Andrew Zimbalist, a Smith College economics professor, said independent studies show that stadiums are generally a wash.

"You shouldn't expect any job creation at all," Zimbalist said. "You should expect an economically neutral outcome." He added that while some places might see a slight positive impact, others could see a decline.

Zimbalist said there are social and cultural arguments for why the public should invest in a ballpark. But, he said, "anyone who says you should do this because it will be the cat's meow for economic development should not be trusted."

And the promised benefits are not always as rosy as they initially seem, said Ed Lazere, executive director of the D.C. Fiscal Policy Institute. Lazere said city figures show that only several hundred of the jobs that a ballpark would create would go to District residents, and it remains unclear whether others could lose their jobs elsewhere in the city.

"In general, all the results are suspect," he said.

Among baseball's most fervent boosters, that's sacrilege.

"How can that be anything but an economic gain and huge psychological gain for Loudoun County?" asked Keith Frederick, chairman of the stadium authority. "That's what economic development is, isn't it, bringing in money and jobs?"

Johns Hopkins University economist Bruce Hamilton sees the cons generally canceling out the pros.

"All you're doing is reshuffling money that would have been spent in the Washington area anyway, probably on an entertainment venue," Hamilton said. "Basically, the only thing a baseball stadium can do is redistribute the revenues from bowling alleys to baseball games, and that's a zero sum."

In a meeting Tuesday, Virginia's baseball boosters continued to try to convince representatives of Major League Baseball that all the Loudoun, state and other revenue they say they have lined up would not only cover construction but also pour huge sums into the pockets of the Montreal Expos' new owners.

They also touted a series of what they said were good alternatives to using Virginia's moral obligation to finance much of the ballpark, given the continuing concerns of Gov. Mark R. Warner (D) and key legislators.

Among the possibilities: replacing bonds with loans or other private financing, or using public institutions, such as a local industrial development authority.

The enthusiastic tax breaks envisioned in Loudoun come in sharp contrast to the denunciations Loudoun's Republican supervisors directed toward health researchers at the nonprofit Howard Hughes Medical Institute this year for tax breaks on their major science facility, demonstrating how the aura of baseball can alter political calculations.

Tulloch, who as leader of the GOP majority on the county board has led the baseball talks, said it is premature to comment on some of the specifics of Loudoun's tax plans for the stadium because league officials are still picking them over to choose their preferred package. Tulloch declined to call the 10 percent stadium admissions tax a tax, saying he prefers the term "user's fee."

◆ **PROVIDED INFORMATION**:
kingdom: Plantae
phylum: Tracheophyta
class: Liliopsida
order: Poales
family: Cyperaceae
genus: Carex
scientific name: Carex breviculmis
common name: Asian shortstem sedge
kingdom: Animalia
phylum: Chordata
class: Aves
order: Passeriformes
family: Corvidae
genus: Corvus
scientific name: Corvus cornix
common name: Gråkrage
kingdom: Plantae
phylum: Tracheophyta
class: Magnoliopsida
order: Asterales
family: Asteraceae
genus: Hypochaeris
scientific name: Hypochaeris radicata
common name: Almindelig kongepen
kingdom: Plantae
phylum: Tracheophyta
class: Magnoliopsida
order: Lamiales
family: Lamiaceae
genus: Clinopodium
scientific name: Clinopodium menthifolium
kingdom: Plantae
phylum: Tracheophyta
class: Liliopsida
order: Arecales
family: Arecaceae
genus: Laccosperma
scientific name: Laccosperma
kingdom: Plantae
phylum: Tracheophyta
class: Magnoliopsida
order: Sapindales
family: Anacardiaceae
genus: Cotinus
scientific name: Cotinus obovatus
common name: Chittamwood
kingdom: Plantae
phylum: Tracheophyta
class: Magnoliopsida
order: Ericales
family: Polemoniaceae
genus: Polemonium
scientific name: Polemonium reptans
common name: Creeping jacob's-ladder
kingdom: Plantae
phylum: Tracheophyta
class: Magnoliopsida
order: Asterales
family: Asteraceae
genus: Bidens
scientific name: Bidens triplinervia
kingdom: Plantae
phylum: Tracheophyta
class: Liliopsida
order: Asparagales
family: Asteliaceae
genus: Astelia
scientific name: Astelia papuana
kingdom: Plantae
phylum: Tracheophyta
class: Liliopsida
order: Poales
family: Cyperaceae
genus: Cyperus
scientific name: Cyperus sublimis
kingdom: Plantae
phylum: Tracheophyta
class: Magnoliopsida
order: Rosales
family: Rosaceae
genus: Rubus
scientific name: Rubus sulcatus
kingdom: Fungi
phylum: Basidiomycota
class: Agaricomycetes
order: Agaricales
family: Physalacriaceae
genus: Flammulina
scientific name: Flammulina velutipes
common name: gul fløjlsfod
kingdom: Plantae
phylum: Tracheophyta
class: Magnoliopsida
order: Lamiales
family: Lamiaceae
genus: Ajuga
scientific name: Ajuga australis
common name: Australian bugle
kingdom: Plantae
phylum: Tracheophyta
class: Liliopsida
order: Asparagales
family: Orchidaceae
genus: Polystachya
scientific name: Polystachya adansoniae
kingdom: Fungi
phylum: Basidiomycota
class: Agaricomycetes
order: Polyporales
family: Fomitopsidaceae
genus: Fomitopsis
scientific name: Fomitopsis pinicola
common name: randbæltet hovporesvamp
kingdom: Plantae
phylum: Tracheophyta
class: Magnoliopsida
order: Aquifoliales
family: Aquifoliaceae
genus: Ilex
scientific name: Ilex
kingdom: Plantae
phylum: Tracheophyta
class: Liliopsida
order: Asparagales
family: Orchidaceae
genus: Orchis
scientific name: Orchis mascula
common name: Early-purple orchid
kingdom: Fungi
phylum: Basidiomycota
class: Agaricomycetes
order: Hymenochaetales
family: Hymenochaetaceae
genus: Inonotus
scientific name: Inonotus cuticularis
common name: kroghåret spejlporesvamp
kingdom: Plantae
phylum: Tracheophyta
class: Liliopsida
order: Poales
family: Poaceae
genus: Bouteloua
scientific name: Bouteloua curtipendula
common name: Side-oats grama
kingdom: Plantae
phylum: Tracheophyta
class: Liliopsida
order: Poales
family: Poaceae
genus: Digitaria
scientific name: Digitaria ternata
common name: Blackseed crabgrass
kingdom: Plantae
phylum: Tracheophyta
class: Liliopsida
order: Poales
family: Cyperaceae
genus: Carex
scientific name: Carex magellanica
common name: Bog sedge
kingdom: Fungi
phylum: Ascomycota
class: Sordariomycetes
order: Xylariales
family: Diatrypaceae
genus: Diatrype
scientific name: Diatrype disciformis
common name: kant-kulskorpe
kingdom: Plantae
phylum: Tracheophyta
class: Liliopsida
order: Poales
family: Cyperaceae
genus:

◆ **EXPLORE THE MATERIAL**:
1. In the stadium text, what position does Keith Frederick hold?
2. In the stadium text, swap "loans" for "grants" and write out the stretch from "They also touted" through "industrial development authority.".
The lines after the text come from a separate source.

◆ **WRITTEN ANSWERS**:
1. He is chairman of the stadium authority.

2.
They also touted a series of what they said were good alternatives to using Virginia's moral obligation to finance much of the ballpark, given the continuing concerns of Gov. Mark R. Warner (D) and key legislators.

Among the possibilities: replacing bonds with grants or other private financing, or using public institutions, such as a local industrial development authority.